Wednesday, October 1st, 2014
Half-True
Clinton
"I did very well with young people in Ohio, Massachusetts, California."

Hillary Clinton on Tuesday, March 25th, 2008 in a news conference in Greensburg, Pa.

'Very well' in Mass. and Calif.

Citing a mock election that Sen. Barack Obama won, a reporter for a student newspaper asked Sen. Hillary Clinton why her numbers aren't as strong with young voters.

"Well, I think they're getting better," Clinton said at the March 25, 2008, news conference in Greensburg, Pa. "You know, I was very pleased at the reception that I've gotten here in Pennsylvania. And, you know, I did very well with young people in Ohio, Massachusetts, California."

Clinton uses three big states whose primaries she won to prove her popularity with young people. Exit polls from those states show she competed well with Obama for voters under 30 years old in two of the three states:

• In California, she and Obama tied at 49 percent each.

• In Massachusetts, she won 49 percent. Obama won 48 percent.

• In Ohio, Clinton won 35 percent. Obama won 61 percent.

Clinton did better among the youngest voters — those under 25 — in California and Massachusetts, but fared worse in Ohio:

• In California, Clinton won 50 percent to Obama's 48 percent.

• In Massachusetts, she won 57 percent while Obama took 39 percent.

• In Ohio, Clinton won 29 percent compared to Obama's 70 percent.

Joe Lenski of Edison Media Research, the company that conducts the exit polls, said the sample sizes for the voters under 25 in the three states were only about 100 people each — too few to produce meaningful results.

"I wouldn't say (she did well) with that number because the sample size is too low," said Lenski, who is the executive vice president. "But I'm a survey researcher, not a politician."

The figures for voters under 30 are more reliable, he said, and agreed with Clinton's claim that she did well with young voters in Massachusetts and California, where she split the vote with Obama. Considering Clinton usually trails Obama by about 20 points among young voters, a tie is pretty good, Lenski said.

Exit poll patterns show her performing best among older voters, he added.

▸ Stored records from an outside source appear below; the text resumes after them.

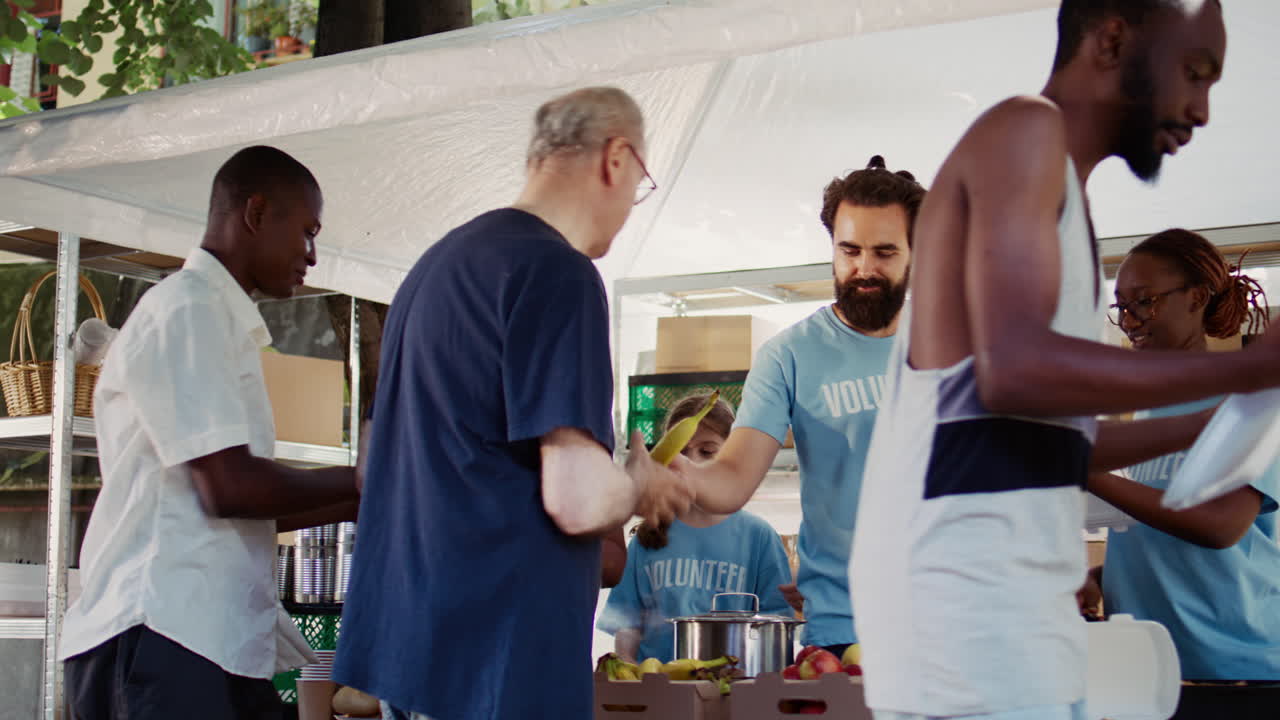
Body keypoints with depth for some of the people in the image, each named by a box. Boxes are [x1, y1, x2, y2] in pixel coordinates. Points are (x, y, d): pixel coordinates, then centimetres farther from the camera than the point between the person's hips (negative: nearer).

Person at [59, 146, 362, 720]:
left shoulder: (222, 320, 22)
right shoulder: (188, 309, -8)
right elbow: (230, 487, -16)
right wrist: (361, 483, -3)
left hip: (217, 640, 9)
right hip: (163, 637, -9)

Lenski noted that Clinton won even more youth votes in Oklahoma and Arkansas — 60 percent and 56 percent under 30, respectively, he said — but may have passed over those examples because they're not big, core Democratic states like California and Massachusetts.

It has been a bit of conventional wisdom in this campaign that Obama is winning the youth vote, which is why we evaluated Clinton's claim of doing "very well" in that context. As Lenski said, splitting the under-30 vote with Obama in Massachusetts and California is a good record for Clinton, and we find that part of her claim to be true. But by including Ohio in her claim, where Clinton took less than half of the under-30 vote that Obama won, she has gone way too far, leading us to conclude that her overall claim to doing "very well" among young voters is Half True.